[Excerpted data]
# # #
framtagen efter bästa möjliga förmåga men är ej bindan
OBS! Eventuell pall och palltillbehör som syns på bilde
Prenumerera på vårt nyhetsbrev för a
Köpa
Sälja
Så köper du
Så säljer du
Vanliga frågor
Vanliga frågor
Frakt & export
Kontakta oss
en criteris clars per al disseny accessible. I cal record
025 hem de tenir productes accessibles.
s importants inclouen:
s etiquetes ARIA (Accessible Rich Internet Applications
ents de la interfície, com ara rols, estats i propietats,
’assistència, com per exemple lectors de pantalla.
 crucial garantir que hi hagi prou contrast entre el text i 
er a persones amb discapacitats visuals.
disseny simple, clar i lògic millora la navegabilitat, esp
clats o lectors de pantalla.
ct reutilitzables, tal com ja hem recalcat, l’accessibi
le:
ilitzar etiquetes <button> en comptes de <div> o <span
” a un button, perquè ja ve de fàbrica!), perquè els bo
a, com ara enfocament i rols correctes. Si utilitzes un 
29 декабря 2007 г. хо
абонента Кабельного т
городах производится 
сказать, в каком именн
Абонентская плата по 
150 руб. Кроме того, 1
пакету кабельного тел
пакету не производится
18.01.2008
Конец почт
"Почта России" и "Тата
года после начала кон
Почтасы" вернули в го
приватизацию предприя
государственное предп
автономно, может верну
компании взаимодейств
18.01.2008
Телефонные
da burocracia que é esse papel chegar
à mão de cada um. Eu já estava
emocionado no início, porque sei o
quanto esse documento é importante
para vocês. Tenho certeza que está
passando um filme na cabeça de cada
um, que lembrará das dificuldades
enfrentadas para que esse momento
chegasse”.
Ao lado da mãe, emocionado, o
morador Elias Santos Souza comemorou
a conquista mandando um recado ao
# # #
[Exercise instructions] Print each line of the listing above verbatim, in its original order and with its line breaks intact.

[Exercise answer]
framtagen efter bästa möjliga förmåga men är ej bindan
OBS! Eventuell pall och palltillbehör som syns på bilde
Prenumerera på vårt nyhetsbrev för a
Köpa
Sälja
Så köper du
Så säljer du
Vanliga frågor
Vanliga frågor
Frakt & export
Kontakta oss
en criteris clars per al disseny accessible. I cal record
025 hem de tenir productes accessibles.
s importants inclouen:
s etiquetes ARIA (Accessible Rich Internet Applications
ents de la interfície, com ara rols, estats i propietats,
’assistència, com per exemple lectors de pantalla.
 crucial garantir que hi hagi prou contrast entre el text i 
er a persones amb discapacitats visuals.
disseny simple, clar i lògic millora la navegabilitat, esp
clats o lectors de pantalla.
ct reutilitzables, tal com ja hem recalcat, l’accessibi
le:
ilitzar etiquetes <button> en comptes de <div> o <span
” a un button, perquè ja ve de fàbrica!), perquè els bo
a, com ara enfocament i rols correctes. Si utilitzes un 
29 декабря 2007 г. хо
абонента Кабельного т
городах производится 
сказать, в каком именн
Абонентская плата по 
150 руб. Кроме того, 1
пакету кабельного тел
пакету не производится
18.01.2008
Конец почт
"Почта России" и "Тата
года после начала кон
Почтасы" вернули в го
приватизацию предприя
государственное предп
автономно, может верну
компании взаимодейств
18.01.2008
Телефонные
da burocracia que é esse papel chegar
à mão de cada um. Eu já estava
emocionado no início, porque sei o
quanto esse documento é importante
para vocês. Tenho certeza que está
passando um filme na cabeça de cada
um, que lembrará das dificuldades
enfrentadas para que esse momento
chegasse”.
Ao lado da mãe, emocionado, o
morador Elias Santos Souza comemorou
a conquista mandando um recado ao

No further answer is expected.